## Dataset records
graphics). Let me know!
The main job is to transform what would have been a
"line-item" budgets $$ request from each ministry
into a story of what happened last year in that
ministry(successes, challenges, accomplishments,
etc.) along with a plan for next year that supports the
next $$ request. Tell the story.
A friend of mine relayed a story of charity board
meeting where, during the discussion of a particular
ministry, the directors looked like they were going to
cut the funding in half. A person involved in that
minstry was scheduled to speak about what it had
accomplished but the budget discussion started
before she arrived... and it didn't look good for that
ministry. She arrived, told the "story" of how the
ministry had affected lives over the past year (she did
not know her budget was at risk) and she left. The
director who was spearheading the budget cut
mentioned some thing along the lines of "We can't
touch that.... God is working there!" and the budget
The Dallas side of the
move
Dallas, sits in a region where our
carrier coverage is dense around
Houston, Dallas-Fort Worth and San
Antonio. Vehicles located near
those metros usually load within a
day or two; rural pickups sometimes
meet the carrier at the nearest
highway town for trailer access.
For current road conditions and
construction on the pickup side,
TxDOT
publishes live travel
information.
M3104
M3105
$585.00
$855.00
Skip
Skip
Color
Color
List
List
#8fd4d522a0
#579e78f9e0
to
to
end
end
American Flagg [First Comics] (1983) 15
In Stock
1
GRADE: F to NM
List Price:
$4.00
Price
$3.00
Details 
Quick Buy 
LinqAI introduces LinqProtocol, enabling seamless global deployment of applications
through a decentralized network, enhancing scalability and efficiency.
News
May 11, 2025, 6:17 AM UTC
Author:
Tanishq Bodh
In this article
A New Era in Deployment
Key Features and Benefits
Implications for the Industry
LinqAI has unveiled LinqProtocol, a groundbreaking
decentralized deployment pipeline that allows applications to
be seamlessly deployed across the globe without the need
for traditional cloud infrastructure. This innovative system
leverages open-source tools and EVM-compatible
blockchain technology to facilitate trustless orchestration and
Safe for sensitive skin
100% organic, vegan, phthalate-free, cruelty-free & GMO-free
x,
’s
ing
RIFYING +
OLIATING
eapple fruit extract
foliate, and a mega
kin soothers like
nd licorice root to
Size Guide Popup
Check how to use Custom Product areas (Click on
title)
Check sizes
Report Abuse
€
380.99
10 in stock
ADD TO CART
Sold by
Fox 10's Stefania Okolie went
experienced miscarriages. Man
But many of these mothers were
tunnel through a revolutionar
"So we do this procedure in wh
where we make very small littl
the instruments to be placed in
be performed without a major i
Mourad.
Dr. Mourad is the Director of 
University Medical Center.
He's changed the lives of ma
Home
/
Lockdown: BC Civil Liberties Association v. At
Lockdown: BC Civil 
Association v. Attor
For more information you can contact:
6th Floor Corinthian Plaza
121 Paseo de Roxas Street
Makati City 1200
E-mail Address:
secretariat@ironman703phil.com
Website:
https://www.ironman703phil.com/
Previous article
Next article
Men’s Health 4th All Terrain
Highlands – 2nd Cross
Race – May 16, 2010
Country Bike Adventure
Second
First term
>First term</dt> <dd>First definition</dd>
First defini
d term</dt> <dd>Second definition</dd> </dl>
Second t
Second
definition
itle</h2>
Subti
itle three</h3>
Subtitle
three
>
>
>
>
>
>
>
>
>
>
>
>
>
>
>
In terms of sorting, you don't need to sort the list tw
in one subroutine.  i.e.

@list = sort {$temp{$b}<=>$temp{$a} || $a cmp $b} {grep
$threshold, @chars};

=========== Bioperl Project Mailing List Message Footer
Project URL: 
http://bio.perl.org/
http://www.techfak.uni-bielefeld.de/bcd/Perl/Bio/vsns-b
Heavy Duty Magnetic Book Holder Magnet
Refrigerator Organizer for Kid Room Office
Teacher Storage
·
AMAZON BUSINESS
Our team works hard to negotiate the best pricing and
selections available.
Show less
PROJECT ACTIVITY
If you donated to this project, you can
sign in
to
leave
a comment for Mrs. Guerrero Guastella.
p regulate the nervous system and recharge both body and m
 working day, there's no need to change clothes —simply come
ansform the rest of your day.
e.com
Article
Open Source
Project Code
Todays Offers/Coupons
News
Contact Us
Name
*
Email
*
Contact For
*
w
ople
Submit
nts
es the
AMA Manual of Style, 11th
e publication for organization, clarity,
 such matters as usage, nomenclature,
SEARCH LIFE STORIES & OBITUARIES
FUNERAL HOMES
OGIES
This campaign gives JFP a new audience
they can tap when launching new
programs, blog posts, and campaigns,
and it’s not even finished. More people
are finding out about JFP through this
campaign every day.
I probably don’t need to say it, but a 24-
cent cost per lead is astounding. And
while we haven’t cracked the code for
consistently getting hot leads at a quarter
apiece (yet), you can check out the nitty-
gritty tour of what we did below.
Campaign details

## Task to carry out
Every line above must be repeated exactly as it appears.

## Task answer
graphics). Let me know!
The main job is to transform what would have been a
"line-item" budgets $$ request from each ministry
into a story of what happened last year in that
ministry(successes, challenges, accomplishments,
etc.) along with a plan for next year that supports the
next $$ request. Tell the story.
A friend of mine relayed a story of charity board
meeting where, during the discussion of a particular
ministry, the directors looked like they were going to
cut the funding in half. A person involved in that
minstry was scheduled to speak about what it had
accomplished but the budget discussion started
before she arrived... and it didn't look good for that
ministry. She arrived, told the "story" of how the
ministry had affected lives over the past year (she did
not know her budget was at risk) and she left. The
director who was spearheading the budget cut
mentioned some thing along the lines of "We can't
touch that.... God is working there!" and the budget
The Dallas side of the
move
Dallas, sits in a region where our
carrier coverage is dense around
Houston, Dallas-Fort Worth and San
Antonio. Vehicles located near
those metros usually load within a
day or two; rural pickups sometimes
meet the carrier at the nearest
highway town for trailer access.
For current road conditions and
construction on the pickup side,
TxDOT
publishes live travel
information.
M3104
M3105
$585.00
$855.00
Skip
Skip
Color
Color
List
List
#8fd4d522a0
#579e78f9e0
to
to
end
end
American Flagg [First Comics] (1983) 15
In Stock
1
GRADE: F to NM
List Price:
$4.00
Price
$3.00
Details 
Quick Buy 
LinqAI introduces LinqProtocol, enabling seamless global deployment of applications
through a decentralized network, enhancing scalability and efficiency.
News
May 11, 2025, 6:17 AM UTC
Author:
Tanishq Bodh
In this article
A New Era in Deployment
Key Features and Benefits
Implications for the Industry
LinqAI has unveiled LinqProtocol, a groundbreaking
decentralized deployment pipeline that allows applications to
be seamlessly deployed across the globe without the need
for traditional cloud infrastructure. This innovative system
leverages open-source tools and EVM-compatible
blockchain technology to facilitate trustless orchestration and
Safe for sensitive skin
100% organic, vegan, phthalate-free, cruelty-free & GMO-free
x,
’s
ing
RIFYING +
OLIATING
eapple fruit extract
foliate, and a mega
kin soothers like
nd licorice root to
Size Guide Popup
Check how to use Custom Product areas (Click on
title)
Check sizes
Report Abuse
€
380.99
10 in stock
ADD TO CART
Sold by
Fox 10's Stefania Okolie went
experienced miscarriages. Man
But many of these mothers were
tunnel through a revolutionar
"So we do this procedure in wh
where we make very small littl
the instruments to be placed in
be performed without a major i
Mourad.
Dr. Mourad is the Director of 
University Medical Center.
He's changed the lives of ma
Home
/
Lockdown: BC Civil Liberties Association v. At
Lockdown: BC Civil 
Association v. Attor
For more information you can contact:
6th Floor Corinthian Plaza
121 Paseo de Roxas Street
Makati City 1200
E-mail Address:
secretariat@ironman703phil.com
Website:
https://www.ironman703phil.com/
Previous article
Next article
Men’s Health 4th All Terrain
Highlands – 2nd Cross
Race – May 16, 2010
Country Bike Adventure
Second
First term
>First term</dt> <dd>First definition</dd>
First defini
d term</dt> <dd>Second definition</dd> </dl>
Second t
Second
definition
itle</h2>
Subti
itle three</h3>
Subtitle
three
>
>
>
>
>
>
>
>
>
>
>
>
>
>
>
In terms of sorting, you don't need to sort the list tw
in one subroutine.  i.e.

@list = sort {$temp{$b}<=>$temp{$a} || $a cmp $b} {grep
$threshold, @chars};

=========== Bioperl Project Mailing List Message Footer
Project URL: 
http://bio.perl.org/
http://www.techfak.uni-bielefeld.de/bcd/Perl/Bio/vsns-b
Heavy Duty Magnetic Book Holder Magnet
Refrigerator Organizer for Kid Room Office
Teacher Storage
·
AMAZON BUSINESS
Our team works hard to negotiate the best pricing and
selections available.
Show less
PROJECT ACTIVITY
If you donated to this project, you can
sign in
to
leave
a comment for Mrs. Guerrero Guastella.
p regulate the nervous system and recharge both body and m
 working day, there's no need to change clothes —simply come
ansform the rest of your day.
e.com
Article
Open Source
Project Code
Todays Offers/Coupons
News
Contact Us
Name
*
Email
*
Contact For
*
w
ople
Submit
nts
es the
AMA Manual of Style, 11th
e publication for organization, clarity,
 such matters as usage, nomenclature,
SEARCH LIFE STORIES & OBITUARIES
FUNERAL HOMES
OGIES
This campaign gives JFP a new audience
they can tap when launching new
programs, blog posts, and campaigns,
and it’s not even finished. More people
are finding out about JFP through this
campaign every day.
I probably don’t need to say it, but a 24-
cent cost per lead is astounding. And
while we haven’t cracked the code for
consistently getting hot leads at a quarter
apiece (yet), you can check out the nitty-
gritty tour of what we did below.
Campaign details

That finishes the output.